:: TASK DETAILS ::
Any pictures should be dropped; everything else in the records is to be returned exactly.

== == ==

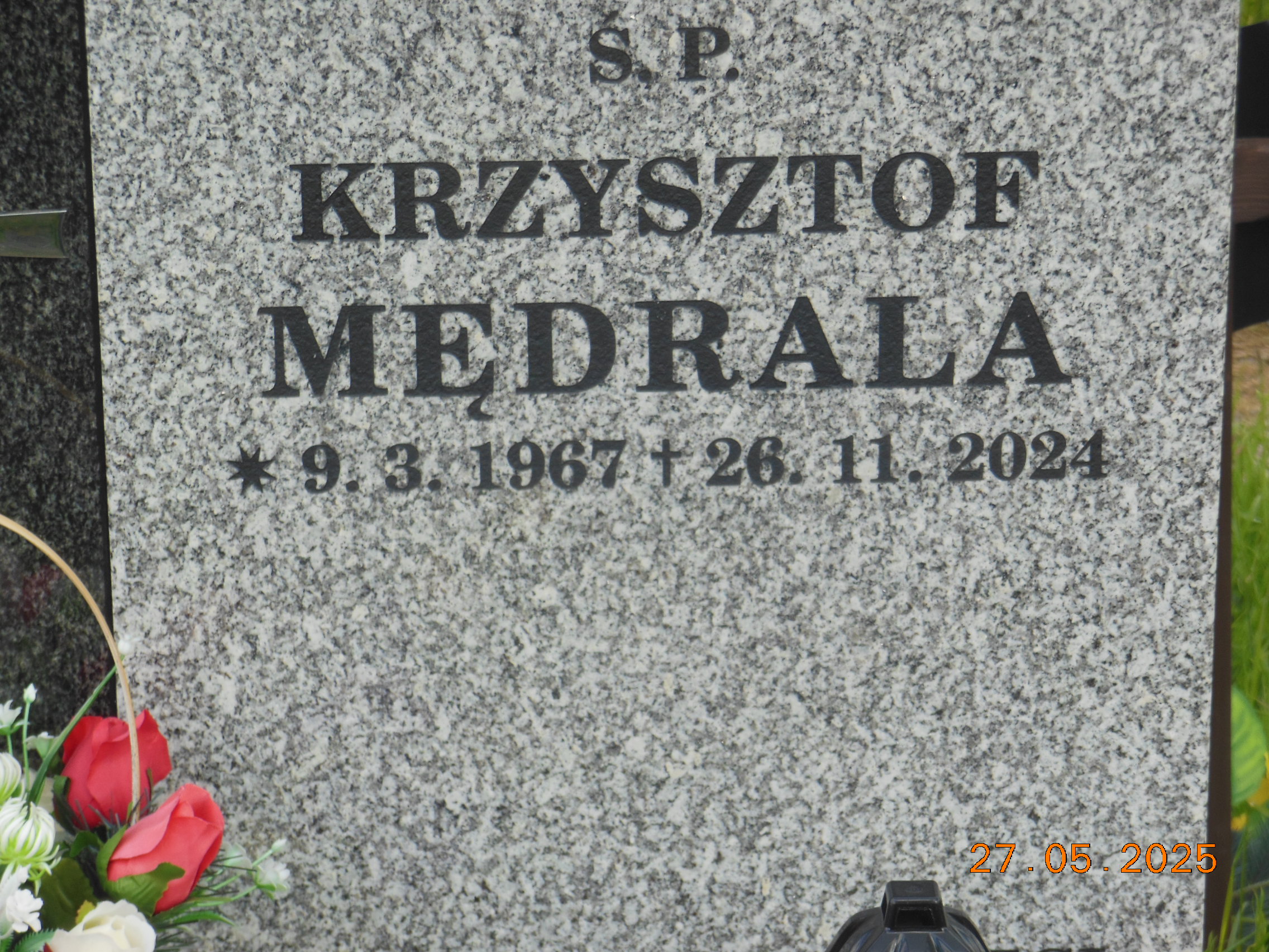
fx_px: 4656
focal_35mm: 127
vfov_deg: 11.7
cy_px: 476
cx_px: 634
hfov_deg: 15.5
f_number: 5
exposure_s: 1/250
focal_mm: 22.6
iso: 125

== == ==

:: RESULT BELOW ::
fx_px: 4656
focal_35mm: 127
vfov_deg: 11.7
cy_px: 476
cx_px: 634
hfov_deg: 15.5
f_number: 5
exposure_s: 1/250
focal_mm: 22.6
iso: 125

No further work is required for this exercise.